1. Field of the Invention
This invention relates to an electronic optical system, and more particularly to a light projection system suitable for a use in a liquid crystal display system (LCD) to display image.
2. Description of Related Art
Recently, a LCD device is widely used in TV, computer, monitor or other display system. Comparing with a conventional display apparatus with a picture tube, the LCD system is lighter and has a smaller dimension. It becomes a necessary part to display system, such as a notebook computer.

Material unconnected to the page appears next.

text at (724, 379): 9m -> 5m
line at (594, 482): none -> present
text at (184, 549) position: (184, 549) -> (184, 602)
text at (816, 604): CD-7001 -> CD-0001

FIG. 1 is a structure diagram, illustrating a polarization light projection system used in a reflection-type color display board as disclosed by U.S. Pat. No. 5,530,489. In FIG. 1, a reading light source 100 can emit a white light. The white light is polarized by a polarization beam splitter (PBS) 102 and split into an S-state polarized beam and a P-state polarized beam, both which are also reflected so that both light polarized beams are deflected by 90 degrees. The S-state polarized beam forms the WS beam. The P-state polarized beam is converted into an S-polarization beam WS' through a half-wave plate 106. The WS and WS' beams are incident to a polarization analyzer 108 and are deflected by 90 degrees again, in which the polarization analyzer 108 further ensures that the Ws and the WS' beams are polarized into an S polarized state.

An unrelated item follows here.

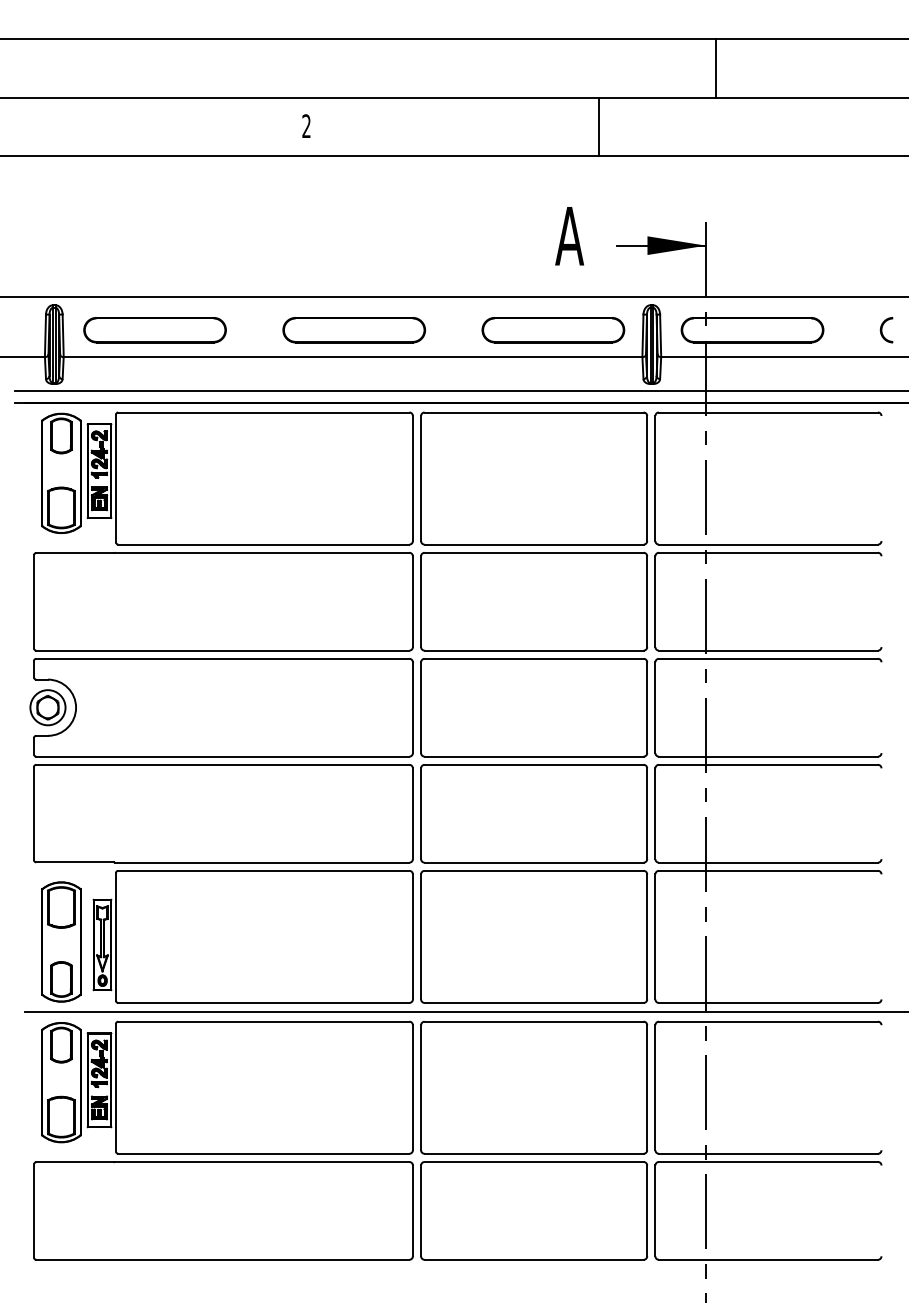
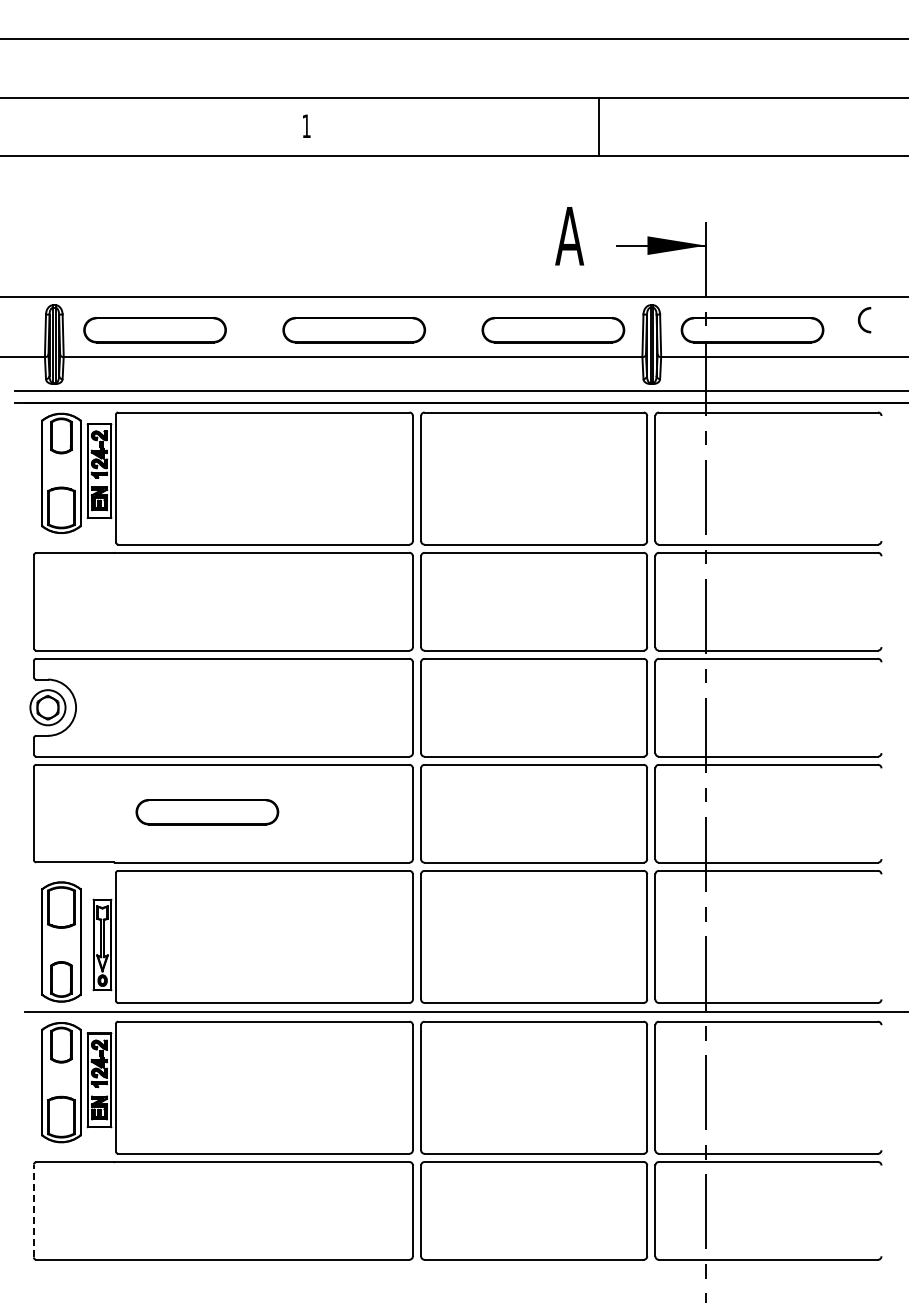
line at (716, 68): present -> none
text at (306, 125): 2 -> 1
part at (886, 330) position: (886, 330) -> (864, 320)
part at (207, 812): none -> present
line at (33, 1210): solid -> dashed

The WS and the WS' beams enter a dichroic prism 110, which deflects a blue light BS of the WS and WS' beams by 90.degree. and allows a red light RS and a green light GS to continuously transmit. The blue light BS passes a light path compensation plate 112 and enters a blue liquid crystal light valve (LCLV) 114, which converts the blue light BS into a blue light BP with P-state polarization and reflect the blue light BP back to the dichroic prism 110 through the light path compensation plate 112. The blue light BP is deflected to a projection lens 122 through the polarization analyzer 108. The projection lens 122 project the blue light BP onto an image screen (not shown). For the red light RS and the green light GS, they continuously travel to a color filter prism 116, which deflects the green light GS by 90.degree. into a red LCLV 118, and allows the red light RS to pass and reach a green LCLV 120. The red LCLV 118 reflects the green light GS back and converts it into a green light GP with P-state polarization. Similarly, the green LCLV 120 reflects the red light GS back and converts it into a red light GP with P-state polarization. The red light RP and the green light GP are also deflected to the projection lens 122 and projected to the image screen like the blue light BG.

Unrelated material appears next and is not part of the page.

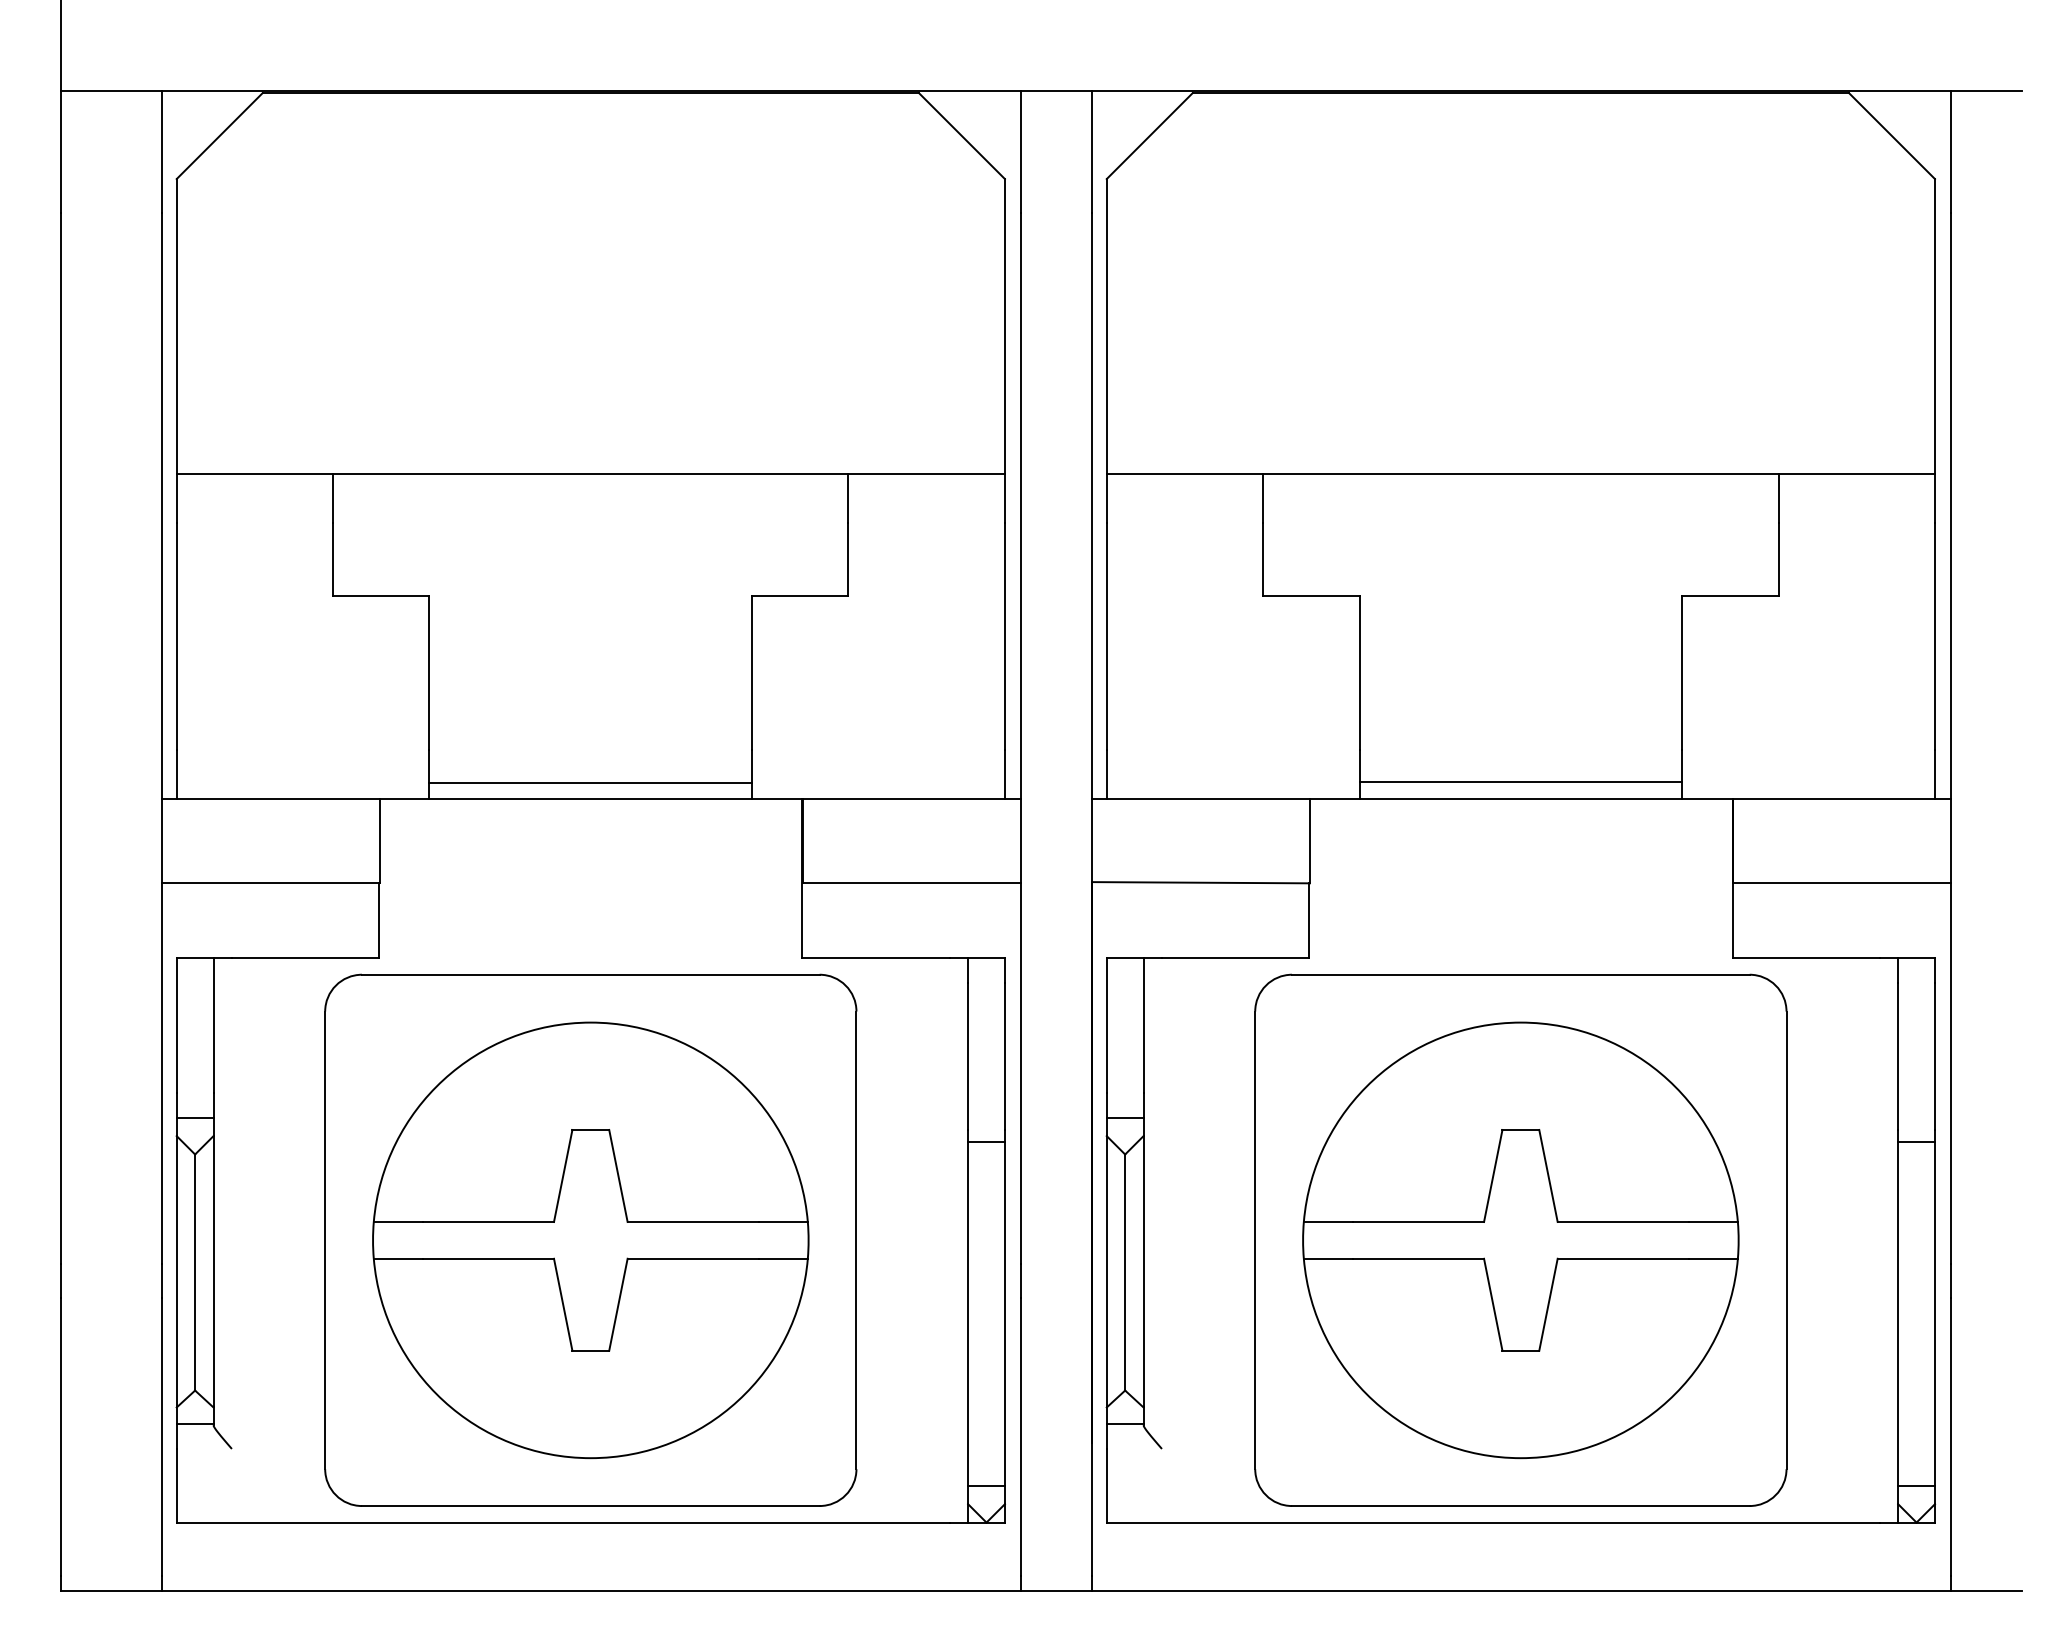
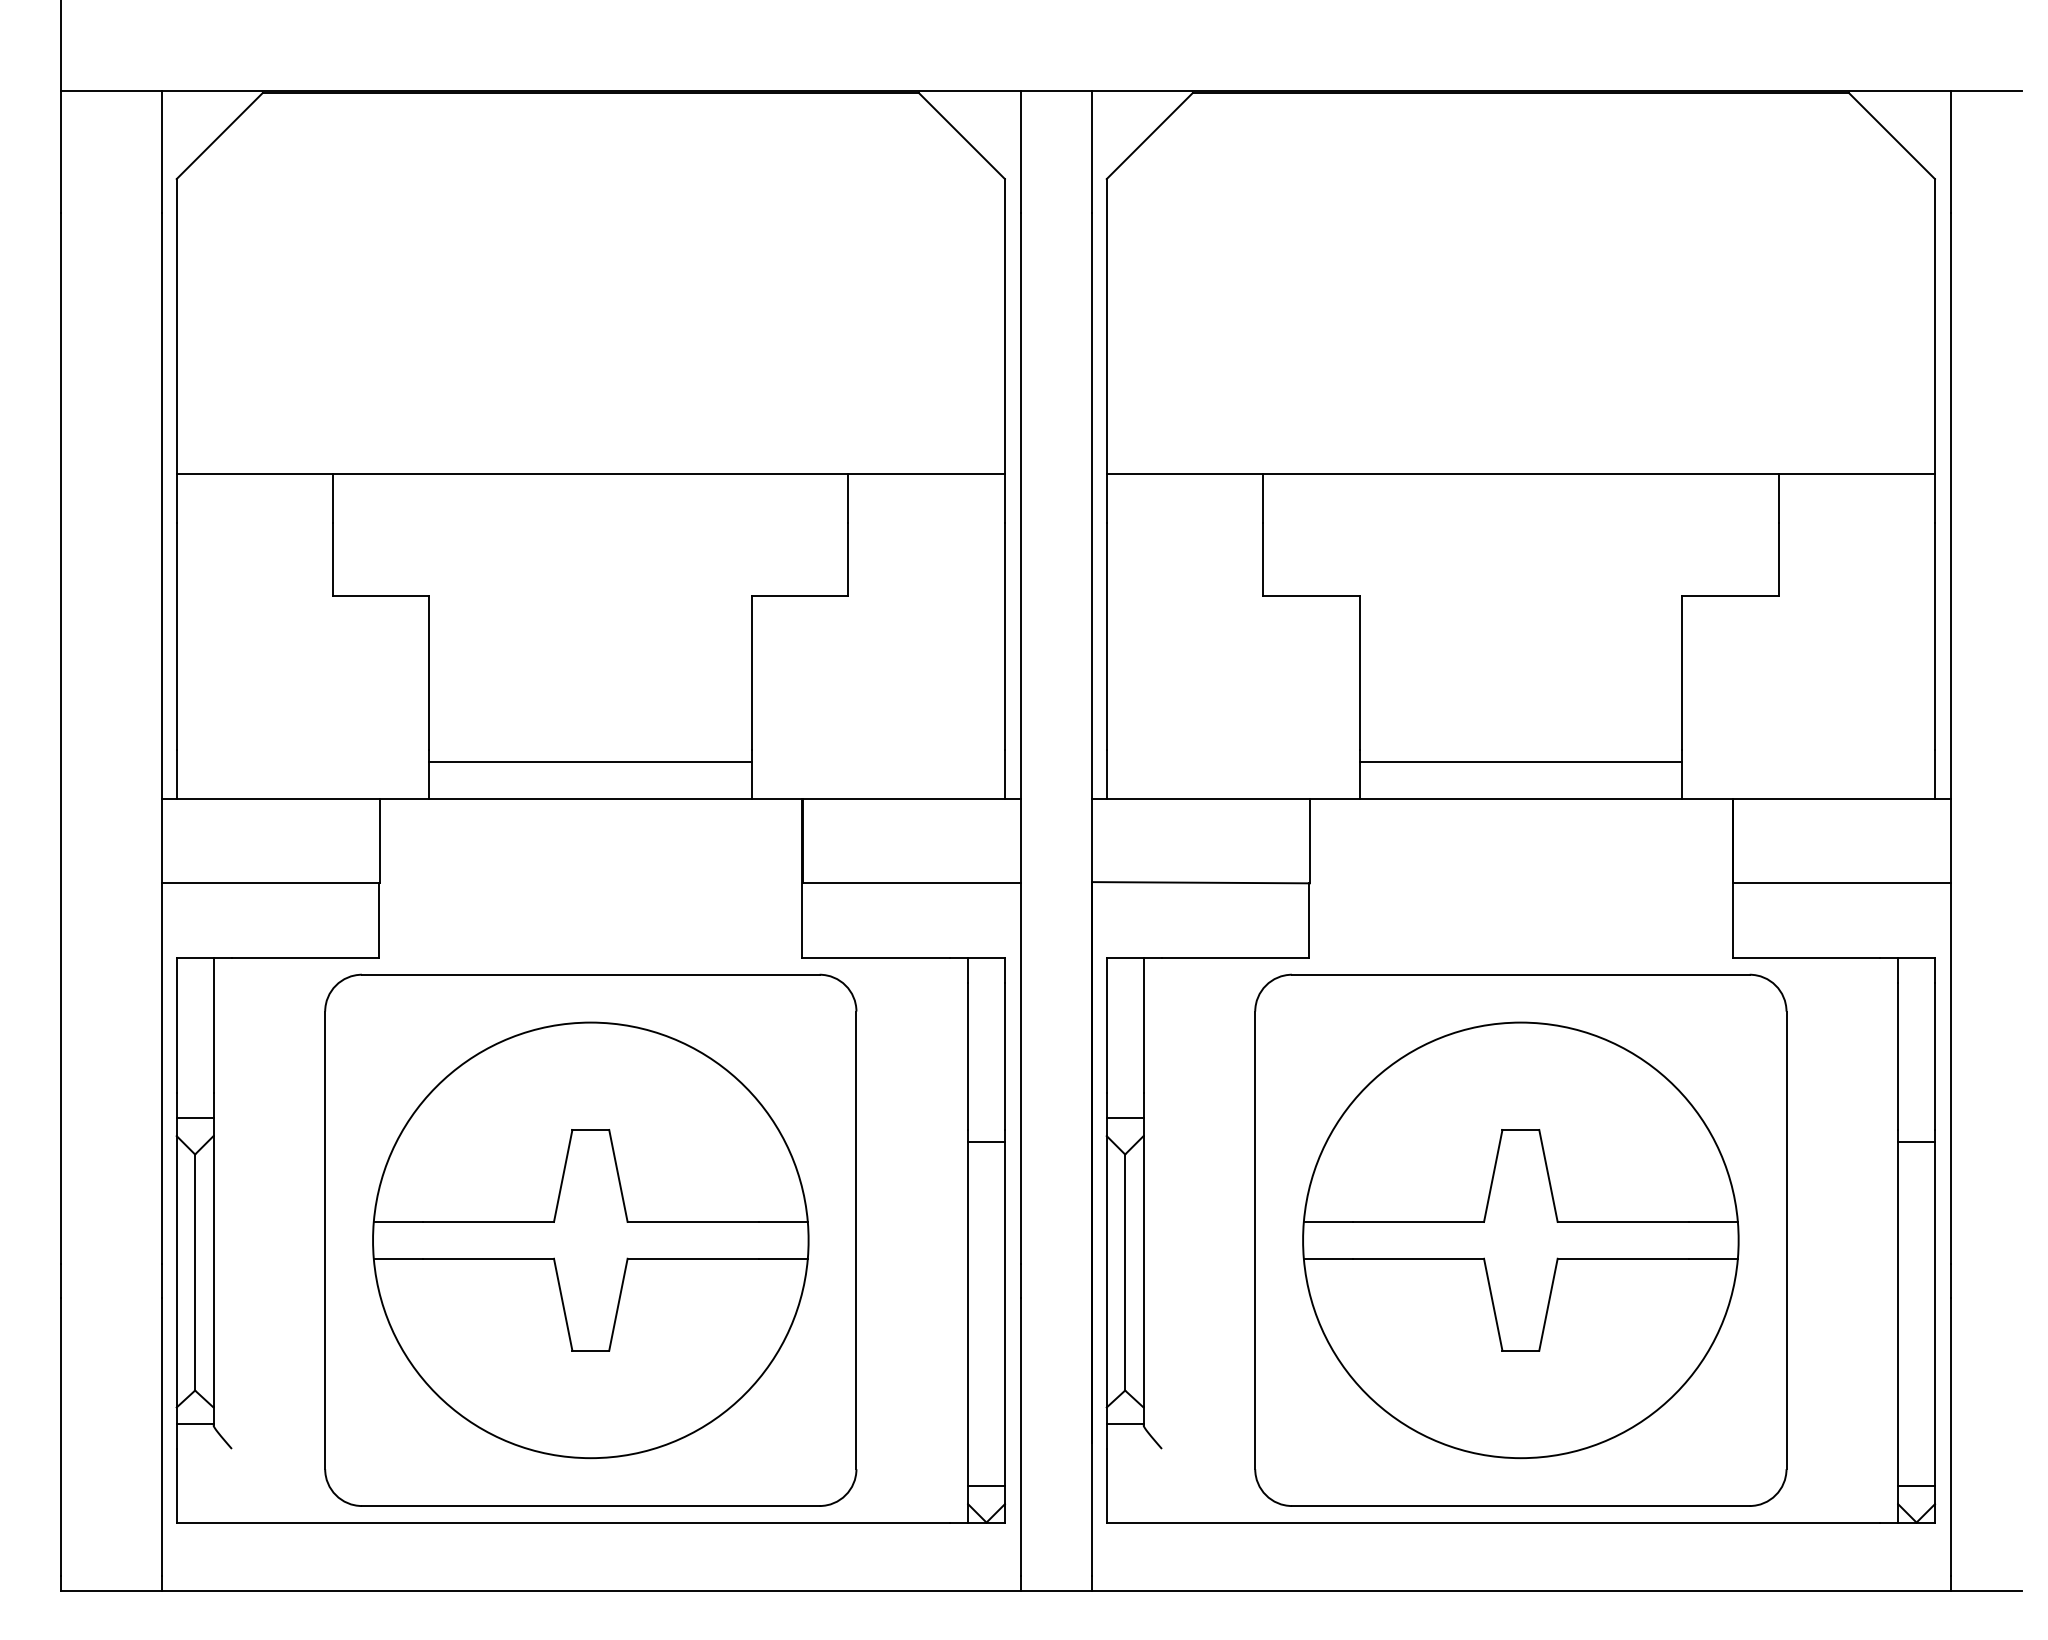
line at (1520, 781) position: (1520, 781) -> (1520, 761)
line at (590, 782) position: (590, 782) -> (590, 761)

In this system shown in FIG. 1, the system includes two light splitters and several prisms, resulting in a large system dimension. This display system cannot be efficiently applied in a large displaying area and is not portable. Moreover, a poor focusing quality severely occurs due to a too large distance between the LCLVs and the projection lens. This further limits its applications.
Another system is disclosed by U.S. Pat. No. 5,153,752 to reduce the distance of the projection lens and the system dimension. FIG. 2 is a structure diagram, illustrating a polarization light projection system used in a reflection-type color display board as disclosed by U.S. Pat. No. 5,153,752. In FIG. 2, a light source 200 can emit a white unpolarized light S+P, which enters a PBS 201 and is split into an S-state polarized beam S1 and a P-state polarized beam P2. The S-state polarized beam S1 is deflected by 90.degree. and enters a dichroic prism set 204, which includes several dichroic prisms 204a, 204b, 204c, and 204d. After passing the dichroic prism set 204, the S-state polarized beam S1 are split into a red light RS, a green light GS, and a blue light BS, which respectively travel to LCD panels 205R, 205G and 205B. The LCD panels 205R, 205G and 205B respectively convert the red light RS, the green light GS, and the blue light BS into a red light RP, a green light GP, and a blue light BP with P-state polarization, and reflect the lights RP, GP, and BP onto a projection lens 206, which projects passing light onto a screen (not shown).
For the P-state polarized beam P2, as it passes the PBS 201, it enters a half-wave plate 202 and is polarized to an S-state polarized beam S2. The S-state polarized beam S2, similar to the S-state polarized beam S1, is reflected by the LCD panels 205R, 205G and 205G and reach the screen at the end.
In this conventional projection system of FIG. 2, the dimension and the light focusing issues of the conventional projection system of FIG. 1 is reduced. However, since the system of FIG. 2 is very complicate, production yield rate is low and fabrication cost is high. Moreover, since several prisms are used in the system, a little misalignment may cause a large error. Its requirement of alignment precision is much higher that a usual level.